* [AVAILABLE RECORDS]
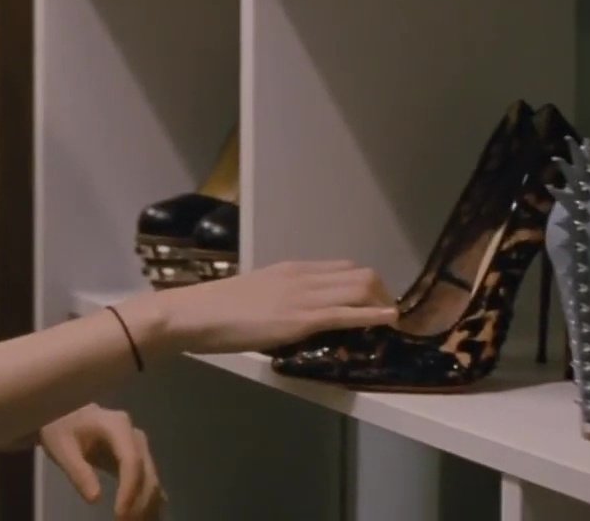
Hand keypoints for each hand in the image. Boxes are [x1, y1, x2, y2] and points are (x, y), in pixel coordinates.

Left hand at [39, 404, 163, 519]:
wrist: (65, 413)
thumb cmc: (61, 427)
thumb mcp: (62, 448)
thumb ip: (78, 472)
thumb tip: (96, 498)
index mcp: (117, 426)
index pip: (131, 461)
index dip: (129, 490)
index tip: (119, 514)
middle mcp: (134, 435)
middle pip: (146, 472)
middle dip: (139, 503)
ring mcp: (139, 446)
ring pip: (151, 479)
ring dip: (146, 505)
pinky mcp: (137, 456)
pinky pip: (147, 480)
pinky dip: (147, 500)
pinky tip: (143, 517)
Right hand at [140, 260, 396, 354]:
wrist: (196, 314)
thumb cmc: (218, 309)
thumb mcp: (257, 294)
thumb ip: (281, 298)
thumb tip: (295, 313)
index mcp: (292, 269)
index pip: (343, 268)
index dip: (366, 283)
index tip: (376, 300)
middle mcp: (303, 276)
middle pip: (360, 274)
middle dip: (382, 293)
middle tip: (388, 314)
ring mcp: (303, 296)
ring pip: (360, 288)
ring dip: (383, 303)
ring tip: (393, 321)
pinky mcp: (301, 319)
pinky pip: (347, 313)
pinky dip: (373, 315)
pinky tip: (389, 320)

* [REQUIRED ACTION]
Go to the line containing "index tip: (376, 300)" in the listing. Print it and every line through the last one, exactly and with nothing more.

* [ANSWER BOX]
index tip: (376, 300)
middle mcp: (303, 276)
middle pip: (360, 274)
middle dip: (382, 293)
middle tip: (388, 314)
ring mcp: (303, 296)
ring pip: (360, 288)
ring dip: (383, 303)
ring tip: (393, 321)
pinky mcp: (301, 319)
pinky pip: (347, 313)
pinky dip: (373, 315)
pinky tip: (389, 320)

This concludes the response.